Norderstedt. Nachfrage nach alternativen Energiequellen ist riesig, die Lieferzeiten jedoch lang.
Ob an der Zapfsäule, am Gas- oder Ölhahn oder an der Steckdose – die Ukraine-Krise verteuert sämtliche Energieformen. Der Preisschock kommt mit der nächsten Betriebskostenabrechnung. Energiesparen ist deswegen das Gebot der Stunde – nicht nur des Geldes wegen, auch aus Staatsräson. Je weniger Energie wir verbrauchen, desto schneller werden wir unabhängig von russischem Gas und Öl.
Wie sehr die Menschen das Thema umtreibt, zeigt die Umfrage des Abendblattes bei lokalen Händlern im Bereich Heizen, Energie- und Wärmeerzeugung. Die Nachfrage nach alternativen Energiequellen ist riesig, die Warte- und Lieferzeiten für entsprechende Produkte lang. Und in den Wäldern wird das Holz zum begehrten Brennstoff.

= ANGEZEIGTE EINTRÄGE =
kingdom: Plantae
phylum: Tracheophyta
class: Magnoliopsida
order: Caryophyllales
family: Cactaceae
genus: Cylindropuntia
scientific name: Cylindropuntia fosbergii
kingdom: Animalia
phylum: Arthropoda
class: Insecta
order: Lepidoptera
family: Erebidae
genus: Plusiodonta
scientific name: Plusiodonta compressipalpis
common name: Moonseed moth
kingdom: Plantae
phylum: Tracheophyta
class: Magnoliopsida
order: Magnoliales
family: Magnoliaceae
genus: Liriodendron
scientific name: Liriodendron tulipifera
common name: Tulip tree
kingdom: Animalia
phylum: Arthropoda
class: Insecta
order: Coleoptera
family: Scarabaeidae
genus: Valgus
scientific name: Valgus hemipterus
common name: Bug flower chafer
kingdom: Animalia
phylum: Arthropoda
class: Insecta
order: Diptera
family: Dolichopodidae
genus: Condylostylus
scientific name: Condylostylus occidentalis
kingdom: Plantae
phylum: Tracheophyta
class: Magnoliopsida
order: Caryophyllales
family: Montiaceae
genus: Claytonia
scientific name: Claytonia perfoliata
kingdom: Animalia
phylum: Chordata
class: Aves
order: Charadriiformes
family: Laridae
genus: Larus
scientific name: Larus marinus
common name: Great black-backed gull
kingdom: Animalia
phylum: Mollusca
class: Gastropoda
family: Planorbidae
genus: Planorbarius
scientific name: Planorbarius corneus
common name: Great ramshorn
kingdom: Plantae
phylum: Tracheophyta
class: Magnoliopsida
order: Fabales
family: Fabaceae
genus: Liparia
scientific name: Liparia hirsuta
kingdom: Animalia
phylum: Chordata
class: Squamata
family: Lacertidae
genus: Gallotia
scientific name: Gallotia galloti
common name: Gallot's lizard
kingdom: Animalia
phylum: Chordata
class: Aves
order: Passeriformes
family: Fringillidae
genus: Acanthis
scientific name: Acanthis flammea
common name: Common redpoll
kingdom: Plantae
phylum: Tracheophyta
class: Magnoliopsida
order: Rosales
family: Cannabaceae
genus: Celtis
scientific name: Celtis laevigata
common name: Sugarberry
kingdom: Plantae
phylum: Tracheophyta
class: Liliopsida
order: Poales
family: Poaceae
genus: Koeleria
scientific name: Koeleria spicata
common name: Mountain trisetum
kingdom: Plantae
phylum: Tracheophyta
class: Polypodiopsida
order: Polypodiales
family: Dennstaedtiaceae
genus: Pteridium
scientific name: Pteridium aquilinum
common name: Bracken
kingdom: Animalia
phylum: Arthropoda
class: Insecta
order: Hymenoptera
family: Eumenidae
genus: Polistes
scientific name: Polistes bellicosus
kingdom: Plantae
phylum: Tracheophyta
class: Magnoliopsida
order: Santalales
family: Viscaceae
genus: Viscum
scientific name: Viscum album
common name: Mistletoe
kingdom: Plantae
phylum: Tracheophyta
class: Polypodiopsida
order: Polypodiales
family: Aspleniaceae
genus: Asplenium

= AUFGABE 1 =
Zitiere aus dem Lesetext die Stelle von „Wie sehr die“ bis „zum begehrten Brennstoff.“.
= AUFGABE 2 =
Fasse den Lesetext in zwei Sätzen zusammen.

= LÖSUNG 1 =
Wie sehr die Menschen das Thema umtreibt, zeigt die Umfrage des Abendblattes bei lokalen Händlern im Bereich Heizen, Energie- und Wärmeerzeugung. Die Nachfrage nach alternativen Energiequellen ist riesig, die Warte- und Lieferzeiten für entsprechende Produkte lang. Und in den Wäldern wird das Holz zum begehrten Brennstoff.

= LÖSUNG 2 =
Die Ukraine-Krise verteuert alle Energieformen, deshalb ist Energiesparen jetzt geboten, nicht nur wegen des Geldes, sondern auch, um schneller unabhängig von russischem Gas und Öl zu werden. Laut einer Umfrage des Abendblattes bei lokalen Händlern ist die Nachfrage nach alternativen Energiequellen riesig, die Warte- und Lieferzeiten sind lang, und Holz wird zum begehrten Brennstoff.